From this perspective, a viable solution would require ending regional support for the RSF—whether through direct pressure from international allies on its backers, through battlefield defeat and severing supply lines, or through disarmament, demobilization, and the prosecution of its leadership in fair trials.
For Sudan and affected regional states, a sustainable post-war order would also entail excluding the RSF from any role in the country’s future governance. Beyond being an irregular force with foreign fighters in its ranks, it stands accused of war crimes and acts of genocide, as well as widespread violations of international law—raising profound ethical and professional questions about any potential reintegration into formal security structures.
Similarly, the RSF’s political wing—comprising entities that allegedly supported its bid for power and participated in what critics describe as an attempted armed takeover—would, under this view, have no role in post-war Sudan. Some of its affiliates even served in what was referred to as the unrecognized “Hemedti government.”
What was once widely portrayed as a domestic power struggle between two rival generals is increasingly understood, in this analysis, as a conflict with deep regional dimensions and cross-border implications. The Sudanese military leadership’s warnings that the war would reverberate across the region now appear prescient.

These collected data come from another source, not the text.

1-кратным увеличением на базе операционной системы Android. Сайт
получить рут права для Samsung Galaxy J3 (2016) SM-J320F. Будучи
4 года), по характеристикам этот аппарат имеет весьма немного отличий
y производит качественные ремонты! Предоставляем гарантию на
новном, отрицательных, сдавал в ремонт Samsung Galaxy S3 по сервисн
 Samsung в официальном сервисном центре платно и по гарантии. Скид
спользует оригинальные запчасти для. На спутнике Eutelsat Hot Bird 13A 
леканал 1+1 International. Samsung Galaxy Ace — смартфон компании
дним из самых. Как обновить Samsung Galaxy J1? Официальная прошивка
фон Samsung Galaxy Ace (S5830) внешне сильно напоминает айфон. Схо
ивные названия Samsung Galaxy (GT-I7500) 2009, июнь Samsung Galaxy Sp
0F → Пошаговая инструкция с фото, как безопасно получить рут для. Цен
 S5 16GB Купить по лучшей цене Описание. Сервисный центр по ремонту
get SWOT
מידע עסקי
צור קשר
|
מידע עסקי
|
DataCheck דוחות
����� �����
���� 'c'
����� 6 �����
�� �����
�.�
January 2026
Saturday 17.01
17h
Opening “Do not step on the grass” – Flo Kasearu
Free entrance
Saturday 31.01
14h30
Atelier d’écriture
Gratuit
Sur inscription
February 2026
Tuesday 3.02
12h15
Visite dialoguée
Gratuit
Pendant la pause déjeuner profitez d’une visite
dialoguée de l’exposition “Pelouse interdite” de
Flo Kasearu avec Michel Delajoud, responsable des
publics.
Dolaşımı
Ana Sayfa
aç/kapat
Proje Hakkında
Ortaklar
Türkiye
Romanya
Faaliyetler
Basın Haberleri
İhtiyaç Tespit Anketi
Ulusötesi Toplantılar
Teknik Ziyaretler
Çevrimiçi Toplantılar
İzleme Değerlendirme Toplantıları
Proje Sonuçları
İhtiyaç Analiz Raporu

Yet this recognition comes at a staggering cost: tens of thousands of civilian deaths, millions displaced internally and across borders, and the destruction of hospitals, essential infrastructure, schools, universities, cultural institutions, museums, and heritage sites. The devastation has touched every facet of Sudanese life.
As international attention intensifies, the question remains whether it will translate into decisive action—or arrive too late to undo the immense human and national loss already endured.